┌──
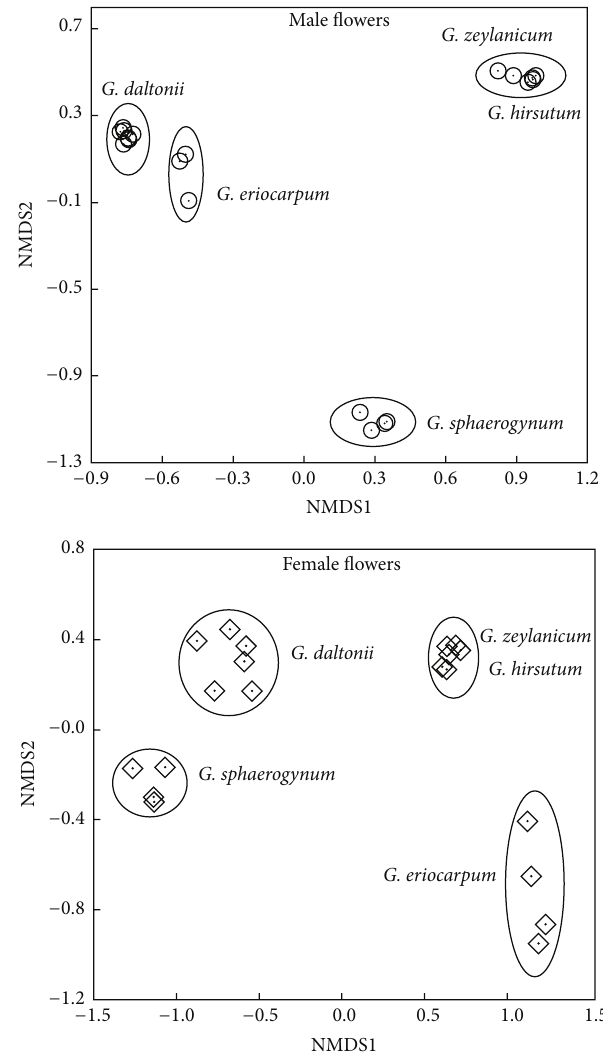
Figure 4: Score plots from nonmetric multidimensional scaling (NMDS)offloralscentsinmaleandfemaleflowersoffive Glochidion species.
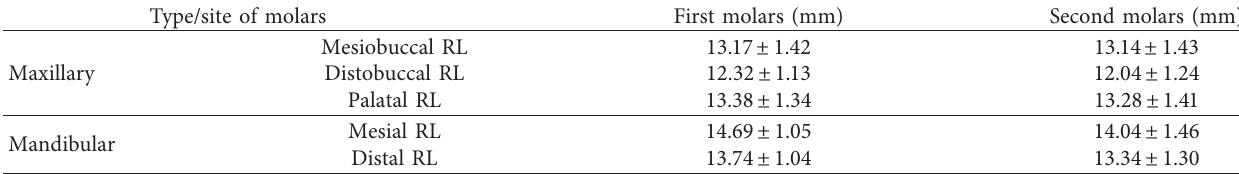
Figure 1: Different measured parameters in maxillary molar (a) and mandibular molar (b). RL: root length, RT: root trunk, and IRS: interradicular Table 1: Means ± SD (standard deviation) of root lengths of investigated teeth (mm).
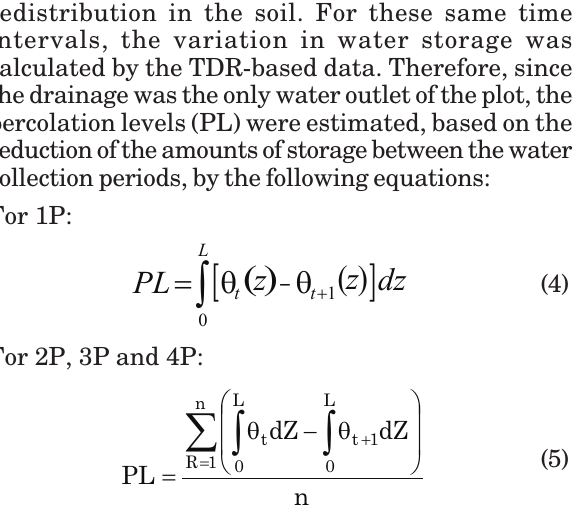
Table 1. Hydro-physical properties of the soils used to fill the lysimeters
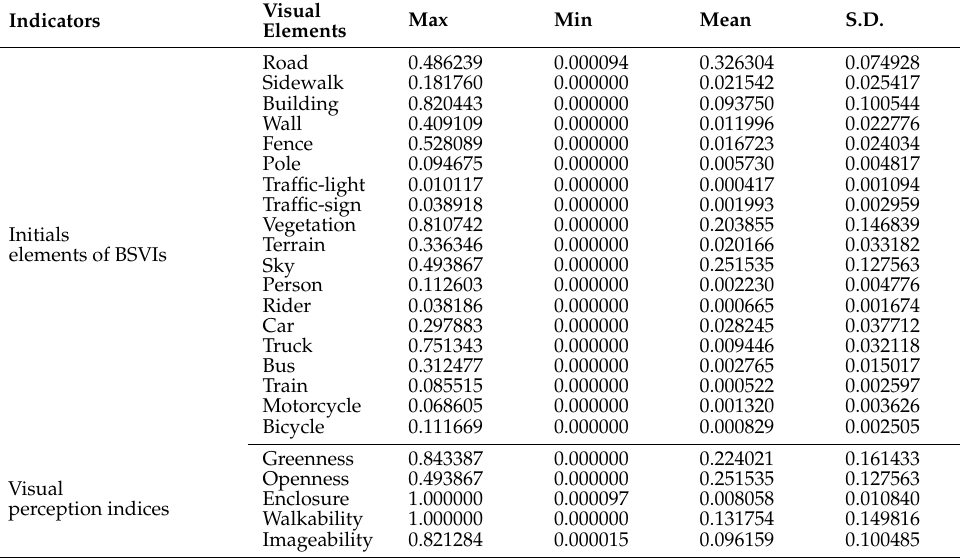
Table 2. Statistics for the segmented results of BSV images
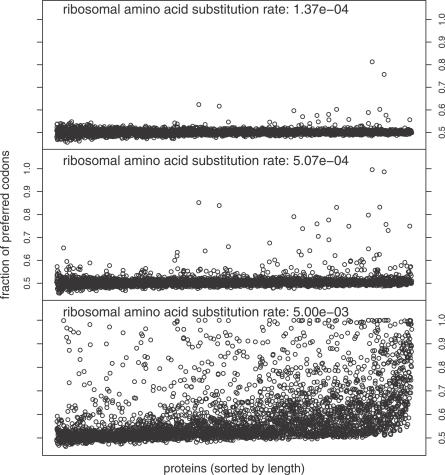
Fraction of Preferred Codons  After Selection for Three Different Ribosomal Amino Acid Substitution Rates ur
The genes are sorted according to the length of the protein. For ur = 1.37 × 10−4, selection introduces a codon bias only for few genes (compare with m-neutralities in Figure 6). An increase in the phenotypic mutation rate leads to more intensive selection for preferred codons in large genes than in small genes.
└──
▶ **WHAT YOU HAVE TO DO**
Your reply should be the full data above, copied exactly, with no pictures in it.

▶ **TASK ANSWER**
Figure 4: Score plots from nonmetric multidimensional scaling (NMDS)offloralscentsinmaleandfemaleflowersoffive Glochidion species.
Figure 1: Different measured parameters in maxillary molar (a) and mandibular molar (b). RL: root length, RT: root trunk, and IRS: interradicular Table 1: Means ± SD (standard deviation) of root lengths of investigated teeth (mm).
Table 1. Hydro-physical properties of the soils used to fill the lysimeters
Table 2. Statistics for the segmented results of BSV images
Fraction of Preferred Codons  After Selection for Three Different Ribosomal Amino Acid Substitution Rates ur
The genes are sorted according to the length of the protein. For ur = 1.37 × 10−4, selection introduces a codon bias only for few genes (compare with m-neutralities in Figure 6). An increase in the phenotypic mutation rate leads to more intensive selection for preferred codons in large genes than in small genes.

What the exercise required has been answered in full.